Tries (x) | Items found (k) | Tries/found (x/k) | Tries/total (x/n) | Found % (k/n) |
---|---|---|---|---|
0 | 0 | 1.00 | 0.00 | 0 |
400 | 382 | 1.05 | 0.10 | 10 |
800 | 729 | 1.10 | 0.21 | 19 |
1200 | 1030 | 1.17 | 0.31 | 27 |
1600 | 1309 | 1.22 | 0.42 | 34 |
2000 | 1556 | 1.29 | 0.52 | 41 |
2400 | 1783 | 1.35 | 0.63 | 47 |
2800 | 1991 | 1.41 | 0.73 | 52 |
3200 | 2168 | 1.48 | 0.84 | 57 |
3600 | 2323 | 1.55 | 0.94 | 61 |
4000 | 2484 | 1.61 | 1.05 | 65 |
4400 | 2608 | 1.69 | 1.15 | 68 |
4800 | 2727 | 1.76 | 1.26 | 72 |
5200 | 2835 | 1.83 | 1.36 | 74 |
5600 | 2915 | 1.92 | 1.47 | 76 |
6000 | 3001 | 2.00 | 1.57 | 79 |
6400 | 3073 | 2.08 | 1.68 | 81 |
6800 | 3145 | 2.16 | 1.78 | 83 |
7200 | 3201 | 2.25 | 1.89 | 84 |
7600 | 3263 | 2.33 | 1.99 | 86 |
8000 | 3321 | 2.41 | 2.10 | 87 |
8400 | 3378 | 2.49 | 2.20 | 89 |
8800 | 3427 | 2.57 | 2.31 | 90 |
9200 | 3456 | 2.66 | 2.41 | 91 |
9600 | 3487 | 2.75 | 2.52 | 91 |
10000 | 3519 | 2.84 | 2.62 | 92 |
10400 | 3560 | 2.92 | 2.73 | 93 |
10800 | 3577 | 3.02 | 2.83 | 94 |
11200 | 3600 | 3.11 | 2.94 | 94 |
11600 | 3620 | 3.20 | 3.04 | 95 |
12000 | 3639 | 3.30 | 3.15 | 95 |
12400 | 3661 | 3.39 | 3.25 | 96 |
12800 | 3679 | 3.48 | 3.36 | 97 |
13200 | 3695 | 3.57 | 3.46 | 97 |
13600 | 3705 | 3.67 | 3.57 | 97 |
14000 | 3723 | 3.76 | 3.67 | 98 |
14400 | 3736 | 3.85 | 3.78 | 98 |
14800 | 3744 | 3.95 | 3.88 | 98 |
15200 | 3751 | 4.05 | 3.99 | 98 |
15600 | 3760 | 4.15 | 4.09 | 99 |
16000 | 3769 | 4.25 | 4.20 | 99 |
16400 | 3775 | 4.34 | 4.30 | 99 |
16800 | 3782 | 4.44 | 4.41 | 99 |
17200 | 3785 | 4.54 | 4.51 | 99 |
17600 | 3788 | 4.65 | 4.62 | 99 |
18000 | 3793 | 4.75 | 4.72 | 100 |
18400 | 3794 | 4.85 | 4.83 | 100 |
18800 | 3796 | 4.95 | 4.93 | 100 |
19200 | 3798 | 5.06 | 5.04 | 100 |
19600 | 3799 | 5.16 | 5.14 | 100 |
20000 | 3801 | 5.26 | 5.25 | 100 |
Let's first check the percentage (in the case above, that was the number of found items, because number of all the items was 100). Now it's the fifth column. We have 3811 items. After this many tries, you can see, ~63% items found. Twice as many tries gives us 86%, three times: ~95%, four times: 98%, five times: ~100%. The percentages are similar to those in the first simulation.

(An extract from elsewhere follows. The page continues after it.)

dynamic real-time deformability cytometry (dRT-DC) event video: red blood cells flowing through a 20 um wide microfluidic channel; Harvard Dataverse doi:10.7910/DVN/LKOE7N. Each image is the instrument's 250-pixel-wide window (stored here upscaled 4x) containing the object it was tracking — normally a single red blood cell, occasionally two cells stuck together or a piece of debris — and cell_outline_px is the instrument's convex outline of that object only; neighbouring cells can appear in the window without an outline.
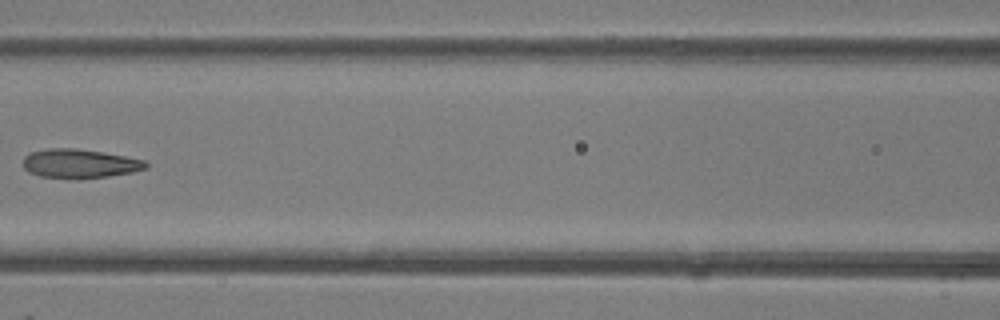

Now, go on to the tries/found ratio (third column), which is the most interesting. When we reach 100%, it is ~4.7. In the first case it was 4.2. But let's look at some other milestones: when we reach 68%, this ratio is 1.62 and 1.69 in the first and second case, respectively; at 84%, 2.14 and 2.25. You see, this is quite constant. Of course, there are larger differences in the last percents, and even 100% doesn't mean you've got each and every items. But, after x tries, you can count how many distinct items you have, and can make a guess on how much of the total corpus you've discovered.
Math conjecture
Given n total items and x tries, the probability of finding k distinct items is Pr(k|n, x) = P(n, k) × S2(x, k) ÷ nx where 1 <= k <= n, x.
Therefore, argmaxk Pr(k|n, x) occurs when [S2(x, k-1) ÷ S2(x, k)]+(k-1) <= n <= [S2(x, k) ÷ S2(x, k+1)]+k.
Too hard to simplify further and relate the result to the x/k ratio.
Conclusion
So, if you need to do such a discovery, make x tries, then count the distinct items, that is k, and calculate x/k. Then find the ratio nearest to it in one of the preceding tables, and then you get an approximation of what percentage of all items you've discovered.
We could also learn that if we want to discover almost all the items, we need to push that random button at least three times more than the actual number of items, but doesn't worth more than five times that many tries. However, twice the number of items still gives a fair result.
An example: a run of 94,836 successful queries on kepkezelo.com gave 40,418 distinct items. The x/k ratio is 2.35. According to the second table, that means ~86% of the items has been discovered. Thus, the total number of items is around 47,000, and we can expect that after such another run we'd have ~98% of them.